Albuquerque Journal editorial on Sagamore Project
February 28, 2018
We get it: utility regulation is a complex business, and our state regulators have to find that sweet spot that balances consumer and business interests while also complying with state and federal laws and understanding tax law to boot. That’s why sometimes it’s so important to take a step back and see the forest for the trees – or the wind turbines.
Xcel Energy operates in eight states. Its subsidiary, Southwestern Public Service Co., has been in Roswell for more than a century and serves about 385,000 people in New Mexico and West Texas. Xcel is proposing two huge wind farms — a 522-megawatt facility between Portales and Lovington, and a companion 478-megawatt facility north of Lubbock, Texas.
Once built, the $1.6 billion wind farms, combined with 230 megawatts of wind from a nearby NextEra facility, would provide enough electricity to power about 440,000 average homes annually – easily a quarter of the state’s population.
Xcel says the farms would save ratepayers about $2.8 billion in electric costs over 30 years by offsetting higher fuel costs from natural gas and other sources. The company has agreed to cap cost recovery for the project – which it is entitled to – at $1,675 per kilowatt, is guaranteeing the wind farms will produce a minimum annual output of 48 percent of capacity, and says customers will be credited 100 percent of the federal production tax credits for wind generation it will receive once the farms come online. The project would bring at least $57 million in local spending for New Mexico contractors, vendors and labor. And it has the seal of approval from the New Mexico Attorney General’s Office, the Coalition for Clean Affordable Energy, the environmental group Western Resource Advocates and the PRC’s utility division staff.

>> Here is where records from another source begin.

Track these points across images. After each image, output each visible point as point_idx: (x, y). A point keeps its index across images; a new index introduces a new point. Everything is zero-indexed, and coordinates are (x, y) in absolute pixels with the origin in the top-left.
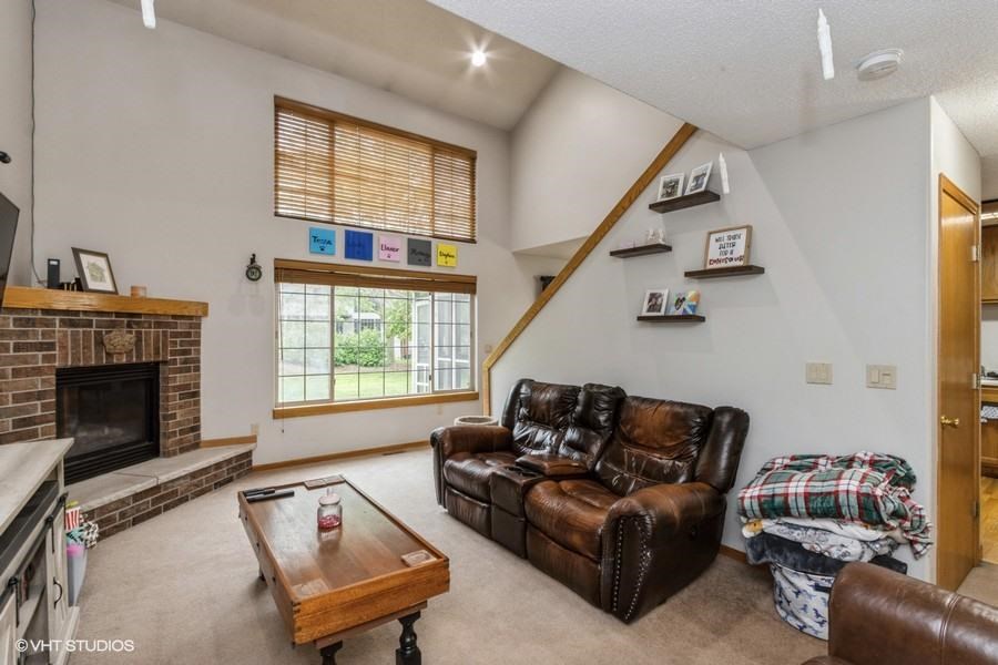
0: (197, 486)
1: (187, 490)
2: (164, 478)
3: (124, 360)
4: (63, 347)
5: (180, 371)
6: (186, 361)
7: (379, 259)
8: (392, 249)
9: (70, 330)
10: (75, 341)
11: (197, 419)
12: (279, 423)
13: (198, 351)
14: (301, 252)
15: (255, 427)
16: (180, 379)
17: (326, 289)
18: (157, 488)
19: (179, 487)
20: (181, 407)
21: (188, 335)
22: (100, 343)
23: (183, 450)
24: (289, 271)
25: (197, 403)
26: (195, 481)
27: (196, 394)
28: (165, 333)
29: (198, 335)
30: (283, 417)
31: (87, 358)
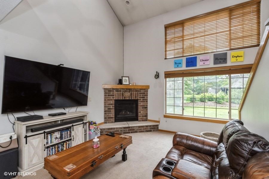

So it is troubling Public Regulation Commission hearing examiner Elizabeth Hurst wants PRC commissioners to reject Xcel’s proposal – which all the aformentioned entities have signed off on – to recover lost earnings that accumulate during the time that lags between when the wind farms actually come online and when the commission eventually approves new rates for cost recovery and profits on its project.
Because what business is willing to invest $1.6 billion and then operate up to two years without making any money?
And this is happening at the same time New Mexico is trying to move away from traditional coal-generated power and is seeing Public Service Company of New Mexico not only shutter two units at the San Juan Generating Station, but prepare for the ultimate shutdown of the plant in 2022.
Hurst is right to want to ensure the agreement doesn’t run afoul of the law and end up setting rates retroactively. But the fact is, allowing Xcel/Southwestern to simply set interim rates with the understanding adjustments will be made accordingly is not retroactive rate-making; it is establishing a reasonable rate placeholder, a tool that protects and provides certainty for all involved. Under Hurst’s plan, customers would be benefitting from the electricity generated by the facilities while Southwestern would go up to two years writing off its earnings.
And who can afford to do that?
Not Xcel, which has already mentioned moving its plans to Colorado or Minnesota, even though New Mexico and Texas have the best wind save for offshore and deliver more reliable power and more reliable savings.
As the PRC considers Xcel’s proposal and Hurst’s recommendation, it is important commissioners step back and consider New Mexico’s goals on renewable energy, the many entities backing this plan as well as the federal tax credits that make it economically feasible (those expire March 22).
Because this is an opportunity New Mexico doesn’t want to see gone with the wind.